Thursday, March 17, 2011

Disapointment Part II

The exiting Faculty-in-Residence offered to have The M and I over to the apartment to answer questions we might have and see the place. I set it up, though The M was still thinking there was no way we would apply for this position. But the day we went to the apartment, she became envisioned. She caught it.  Now she understood why I thought this was perfect for us.

The exiting FIR was so kind and answered all our questions. She told us they were looking for someone who would have a ministry with the students, and that was the most important thing. That resonated with us very much, as we enjoy being with students and getting to know them on a deep level. We love to encourage them when they are down, and simply walking through life with them.

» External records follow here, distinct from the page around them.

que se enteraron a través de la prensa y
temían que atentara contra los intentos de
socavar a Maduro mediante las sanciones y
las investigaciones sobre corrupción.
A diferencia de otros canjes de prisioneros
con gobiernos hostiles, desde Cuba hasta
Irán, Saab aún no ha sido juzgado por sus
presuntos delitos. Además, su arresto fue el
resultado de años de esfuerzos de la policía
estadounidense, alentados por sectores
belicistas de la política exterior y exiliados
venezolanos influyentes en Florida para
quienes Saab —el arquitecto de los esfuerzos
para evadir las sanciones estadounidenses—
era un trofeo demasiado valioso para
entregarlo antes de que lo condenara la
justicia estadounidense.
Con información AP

Furthermore, The M and I both have a history of clinical depression, and she has also struggled with an anxiety disorder. This opportunity to taste a little suffering of our own has been used by God to cultivate a deep compassion in us for the hurting. It's a compassion I didn't have ten years ago. I wouldn't have chosen to get it this way, but he really does find ways to use the bad in our lives to bring about good.

And we also know that there is a higher-than-average incidence of mental illness among intellectually gifted young people like the ones in the engineering dorm. It's our empirical observation and we believe it is true, but it's not widely known outside of mental health circles. So The M and I were particularly excited to reach out to those struggling with depression, anxiety, eating disorders, and so on. I didn't plan to start "seeing patients" or making diagnoses, but I do have "eyes to see" the symptoms and help students get the professional help they need.

(These reasons do not adequately explain the multi-faceted way that we saw ourselves not only being a blessing to the students in this role, but also being blessed ourselves by it.  My description here is one-dimensional in comparison to reality, but it's more detail than you want to read or I want to share in so public a venue.)

To make a long story short, we applied, were interviewed, but did not get the position. I think that our interpretation of the position was not exactly what they were actually looking for. I think they were looking for more of a leader and an organizer, and less of a shepherd and a nurturer.  Perhaps I was in love with the idea in my own mind, and not the "real" position, in the same way young couples love the person they think they are with, but who, eventually, prove to be someone else altogether.

It's been nearly two weeks and I am still deeply disappointed. I have not wanted something so badly, and had it denied, in a long time.  The only other sense of disappointment that I can remember on this level was not getting into the Master's program I wanted back in 1990.  And this time, my entire family wanted it with me, especially The M.  So I feel extra disappointment for letting her down.  And I feel extra rejection, because she was rejected with me.

I know I am going through the stages of grief.  I am passed "Shock and Denial" and somewhere between "Pain and Guilt" and "Anger and Bargaining".  Inside my own mind, I am second guessing everything I said in the interview (guilt) and angry with everyone involved in the decision and the other applicant that got the job (anger)!  I know it's not rational.  In my head, I know my pain is not their fault nor my own. But in my heart I am reeling.

2 comments:

Unknown said...

Hmmm. I suffer from depression, too. I must be very creative and intelligent. Yes, engineering students too have that knack at times, too. My nephew is almost ready to graduate from LSU in engineering. He is depressive. I have urged him to take non profit trips such as what you have done in the past. Looking beyond our present pain helps us to overcome those tendencies toward self introspection and depression. I trust that God has other and better plans for you, Mr. Orangehouse.

Redlefty said...

So sorry, man. I grieve with you.

(Also have a history of some depression and a significant anxiety disorder that kicked in this week, for the first time in two years. And you're right, it really does put us in a position to do some good.)